Boy, isn’t that the truth. Not only do you have to come up with ideas to write about, there are a thousand things to think about when you write–your punctuation, your grammar, your spelling, staying conversational, writing in your brand voice, and really just trying to make any sense whatsoever. Getting past your nerves and cranking out that ugly first draft can seem like a monumental undertaking. There’s nothing more intimating than a blank screen.
I have something to give to you this week. Here are nine writing tools that you had no idea existed. Don’t worry, I didn’t either! I learned about these from Handley and they’ve really changed the way I write in the past few months.
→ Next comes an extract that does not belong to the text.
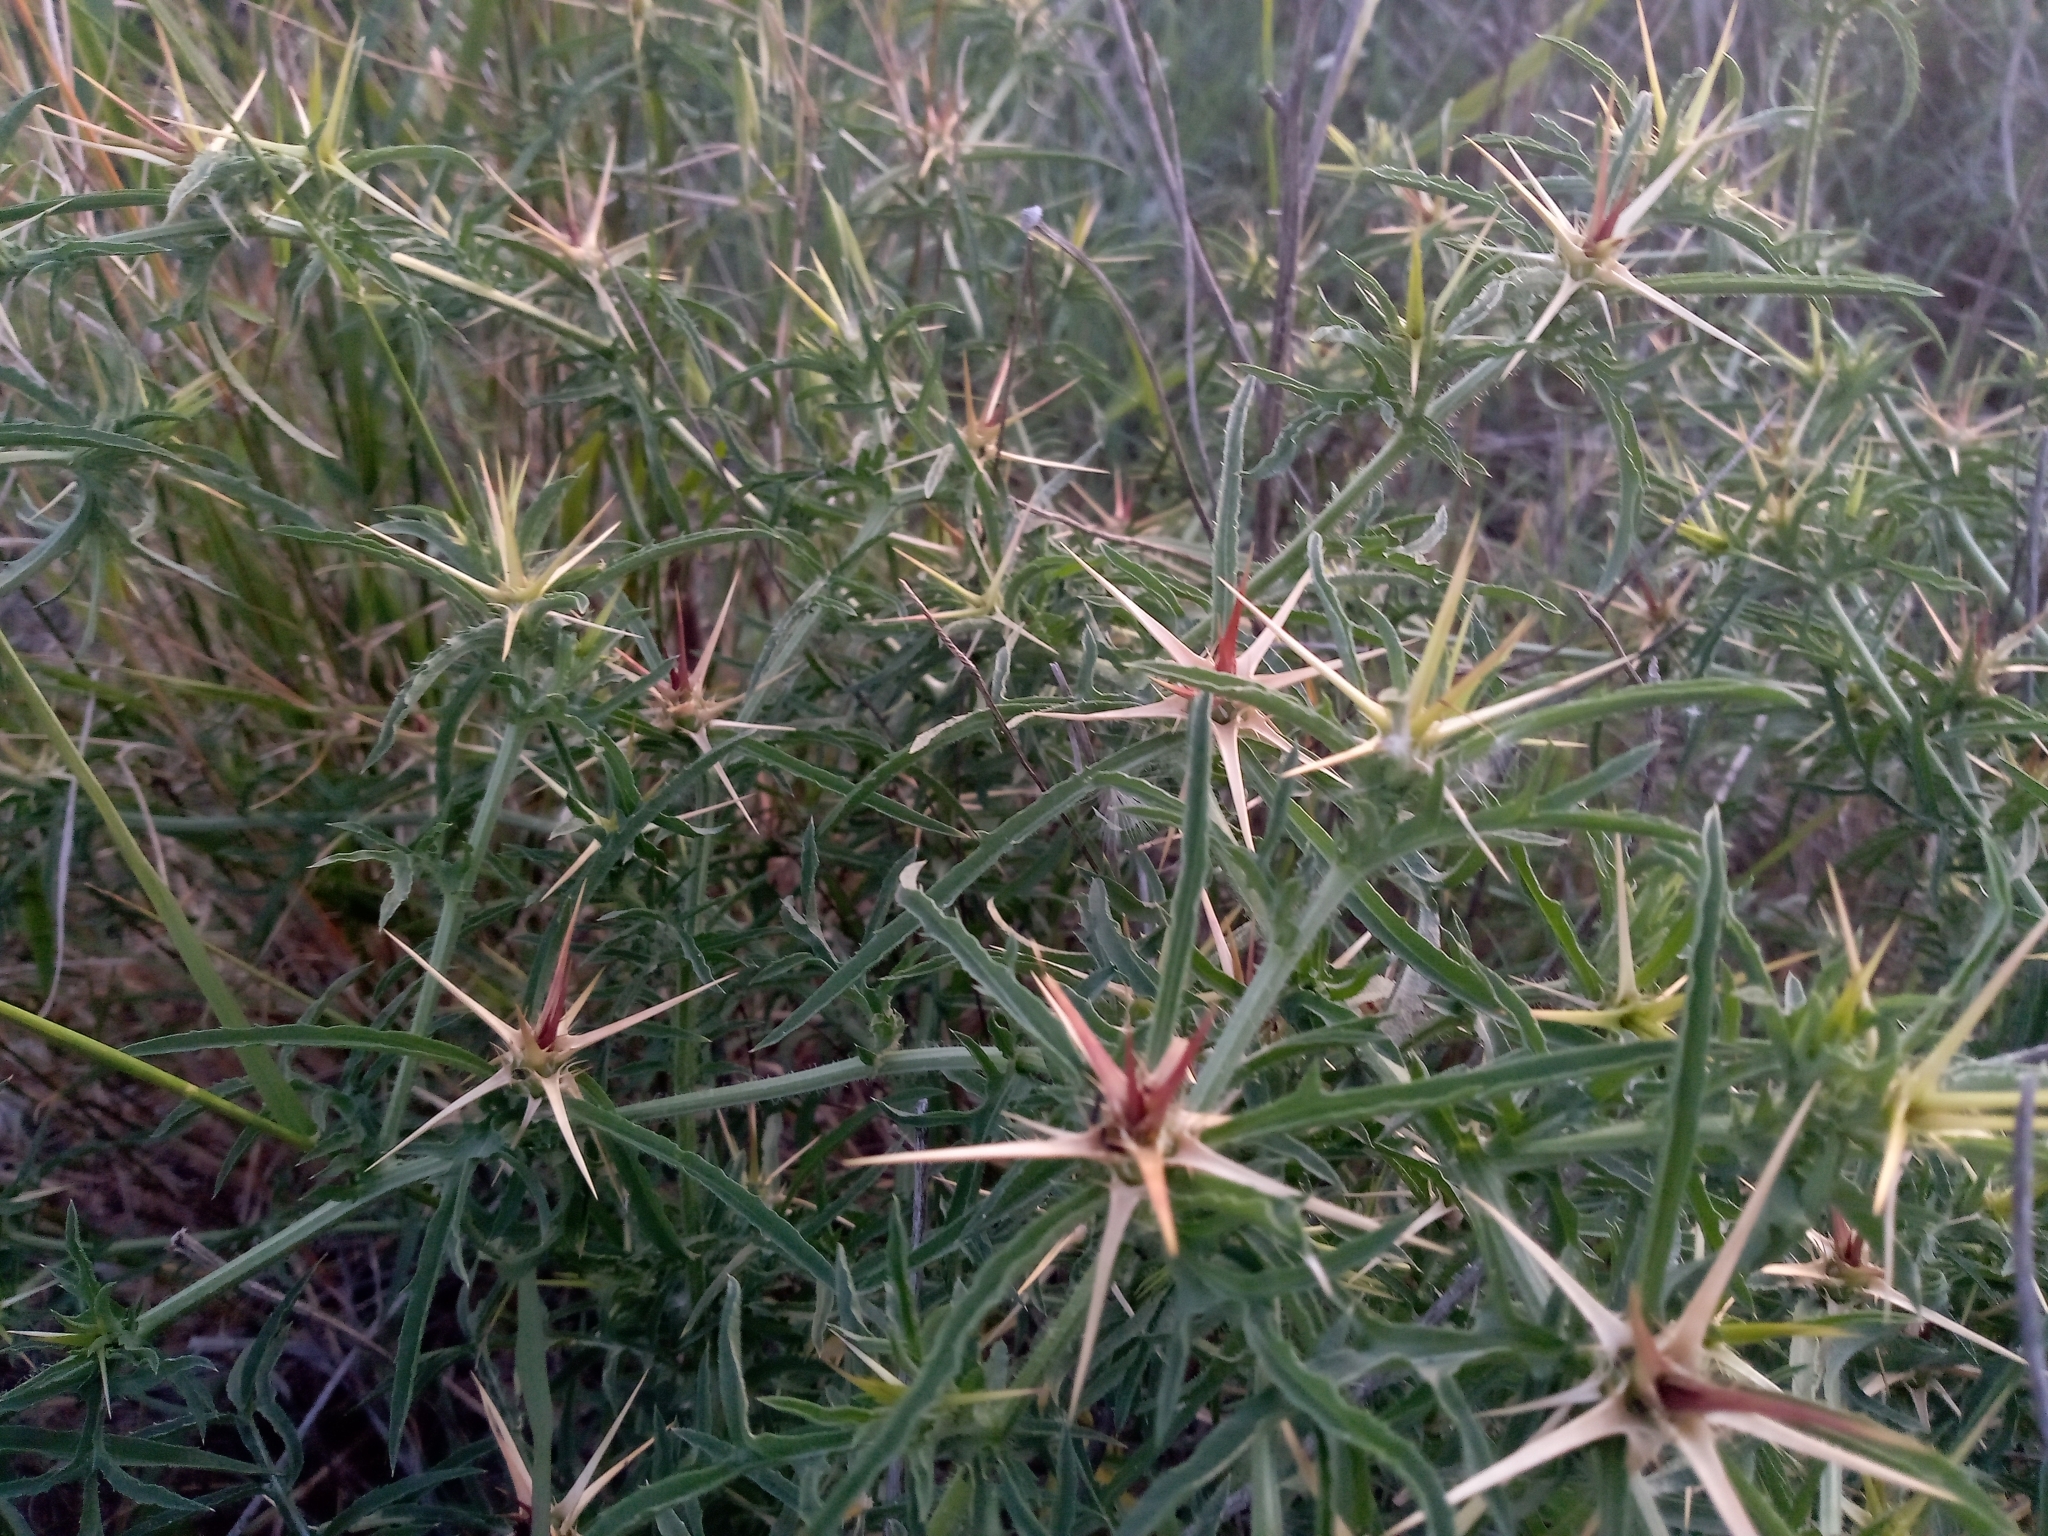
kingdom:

I hope they rock your world too.
Pocket: A place to store ideas.
Google Scholar: A special Google search engine with access to research studies on any subject.
Boardreader: Another search engine designed to comb through bulletin boards, press releases, and other obscure pieces of content to find facts and information.
Buzzsumo: Find out what your competitors are writing about and how it performs or find keywords that are performing high to uncover the topic you should write about next.
Blog About by Impact: Having a hard time coming up with a title for your blog post or article or coming up with an idea in general? This site has thousands of fill-in-the-blank prompts that can help you to brainstorm your next topic. It’s a great place to visit when you’re suffering from writer’s block.
Ilys.com: This tool is weirdly hypnotic. You tell it how many words you want to write and then it forces you to keep writing. It helps you to muzzle your inner critic and crank out that ugly first draft. It’s hard to explain. Just try it.
The Up-Goer Five Text Editor: This is a fascinating tool. You copy and paste a bit of text, or type directly into the tool, and then hit enter. It will point out the words that are not commonly used. For fun, I pasted in the following paragraph from earlier in this post: Writing makes you vulnerable. There is no magic feather in writing. It’s more ephemeral than words but it seems elusive and difficult. Writing is a muscle that you need to exercise every day. Plus there are a thousand things to think about when you write–your punctuation, your grammar, your spelling, staying conversation, writing in your brand voice, and really just trying to make any sense whatsoever. Getting past your nerves and cranking out that ugly first draft can seem like a monumental undertaking. There’s nothing more intimating than a blank screen. And Up-Goer told me the following words were not among the most commonly used: VULNERABLE, MAGIC, FEATHER, EPHEMERAL, ELUSIVE, DIFFICULT, MUSCLE, EXERCISE, PLUS, THOUSAND, PUNCTUATION, GRAMMAR, SPELLING, BRAND, WHATSOEVER, NERVES, CRANKING, UGLY, DRAFT, MONUMENTAL, UNDERTAKING, INTIMATING, BLANK, SCREEN.
Why does this matter? It helps you to write more conversationally. You don’t have to change your text based on every suggestion. But at least it will help you to review the language you are using so you can really make sure your writing is going to make sense to the average reader.
HemingwayApp: A really fascinating text editor that gives you suggestions on words to change or cut to make your writing clearer and bolder. This is great if you don’t have a person serving as your editor. It’s not free but it is worth it.